**Cosa fare**
- 1) Nel brano sul tallone aureo e sul denaro, a quale editore si devono le traduzioni dal tedesco di Menger e von Hayek?
- 2) Fornisci il seguito del brano sul tallone aureo e sul denaro, riprendendo dopo la sua ultima frase.

**Brano fornito**
+++

Infatti, uno scostamento dal tallone aureo provocava uno spostamento di oro da un paese all’altro, almeno teoricamente. In realtà, dopo Bretton Woods e prima dell’Euro, si avevano spostamenti da una pila di lingotti ad un’altra nel deposito di Fort Knox. In ogni caso, ed almeno in via di principio, un tallone aureo richiede ed implica lo spostamento di beni di valore da un paese all'altro. Ma questo elimina il moral hazard o lo trasferisce semplicemente altrove? Questa è la domanda che ancora mi pongo.
Avendo smarrito il sentiero nel corso degli anni e chiedendomi, nell’articolo precedente, quale dei due talloni fosse più conveniente per la convivenza civile sono riuscito a risalire ad un bivio che mi è sembrato quello giusto per ripartire: gli austriaci. Dapprima Schumpeter, poi Simmel (1907, La filosofia del denaro, trad. it. Utet 1984) ma, soprattutto e più "recentementé Menger (1909; Denaro, Rubbettino 2013) e von Hayek, grazie alle traduzioni dal tedesco (lingua che non conosco) dell’editore Rubbettino.
Per semplificare ulteriormente, ho dovuto così chiedermi se sia preferibile riferirsi alla configurazione di moneta o a quella di denaro (Menger).
Mi rendo conto come apparentemente possa sembrare una questione di lana caprina, anche perché il mainstream usa convintamente il termine moneta;ma, come cercherò di evidenziare, la domanda effettiva in fondo è se l’intermediario degli scambi sia una grandezza economica o giuridica o, meglio, se si tratti di una grandezza prevalentemente economica o prevalentemente giuridica; tema che può avere il suo significato anche oggi e nel futuro prossimo (Bitcoin e monete complementari).

+++

Voci di dati raccolte
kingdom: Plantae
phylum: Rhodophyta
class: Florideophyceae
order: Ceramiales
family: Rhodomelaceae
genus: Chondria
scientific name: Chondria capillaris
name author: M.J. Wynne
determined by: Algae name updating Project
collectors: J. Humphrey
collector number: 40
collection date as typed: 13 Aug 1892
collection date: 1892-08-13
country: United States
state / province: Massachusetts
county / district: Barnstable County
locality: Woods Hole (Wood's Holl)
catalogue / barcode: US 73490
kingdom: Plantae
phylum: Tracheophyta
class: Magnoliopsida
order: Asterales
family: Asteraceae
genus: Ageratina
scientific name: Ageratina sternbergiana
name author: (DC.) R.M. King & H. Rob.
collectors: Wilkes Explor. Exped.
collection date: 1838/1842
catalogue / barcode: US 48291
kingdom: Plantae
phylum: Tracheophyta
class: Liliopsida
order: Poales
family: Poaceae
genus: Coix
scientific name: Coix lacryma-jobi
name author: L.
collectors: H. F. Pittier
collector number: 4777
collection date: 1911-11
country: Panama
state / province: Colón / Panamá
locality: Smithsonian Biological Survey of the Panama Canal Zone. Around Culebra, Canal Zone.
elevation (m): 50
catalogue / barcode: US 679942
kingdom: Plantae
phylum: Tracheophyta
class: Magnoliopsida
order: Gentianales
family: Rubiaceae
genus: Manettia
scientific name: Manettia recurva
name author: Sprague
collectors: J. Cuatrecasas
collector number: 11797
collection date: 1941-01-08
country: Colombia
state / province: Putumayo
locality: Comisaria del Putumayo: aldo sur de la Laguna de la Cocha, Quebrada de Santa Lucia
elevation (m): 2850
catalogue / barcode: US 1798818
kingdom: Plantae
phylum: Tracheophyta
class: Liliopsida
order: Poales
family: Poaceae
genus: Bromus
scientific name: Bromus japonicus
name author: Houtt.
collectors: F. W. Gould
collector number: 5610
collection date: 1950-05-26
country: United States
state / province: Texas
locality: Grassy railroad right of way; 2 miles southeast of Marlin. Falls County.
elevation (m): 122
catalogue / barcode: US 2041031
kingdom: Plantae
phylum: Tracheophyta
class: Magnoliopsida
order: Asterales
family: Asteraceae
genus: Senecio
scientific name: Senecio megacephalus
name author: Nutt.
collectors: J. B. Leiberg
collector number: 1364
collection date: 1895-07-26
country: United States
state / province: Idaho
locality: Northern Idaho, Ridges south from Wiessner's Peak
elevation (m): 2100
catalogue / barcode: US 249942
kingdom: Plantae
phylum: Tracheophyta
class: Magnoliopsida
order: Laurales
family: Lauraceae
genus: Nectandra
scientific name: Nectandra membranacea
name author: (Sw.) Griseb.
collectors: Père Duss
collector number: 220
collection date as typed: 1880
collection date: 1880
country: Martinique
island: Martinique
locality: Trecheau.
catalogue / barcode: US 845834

+++

**Risposte**
- 1) All'editore Rubbettino.

- 2)
2. L’intermediario negli scambi
Che gli scambi di merci e servizi necessitino di un intermediario mi sembra fuor di dubbio dato che se ne parla fin dalla notte dei tempi.
Accreditate leggende ebraiche narrano che Giacobbe, dopo essersi separato da Esaù, giunse a Sichem ove comprò un terreno, aprì uno spaccio, costruì dei bagni pubblici, dei mercati e una zecca per la popolazione locale (L. Ginzberg, Le leggende degli ebrei, vol. II, pp. 1966 e 338, Adelphi, Milano 2004). Aristotele ci narra un altro mito, quello del Re Mida che chiese agli dei di trasformare in oro tutto ciò che toccava per poi accorgersi che l’oro non era commestibile. Presso il Museo della moneta della Bd’I si possono ammirare antiche monete del periodo dl Creso, ultimo re di Lidia (561 – 546 a. C).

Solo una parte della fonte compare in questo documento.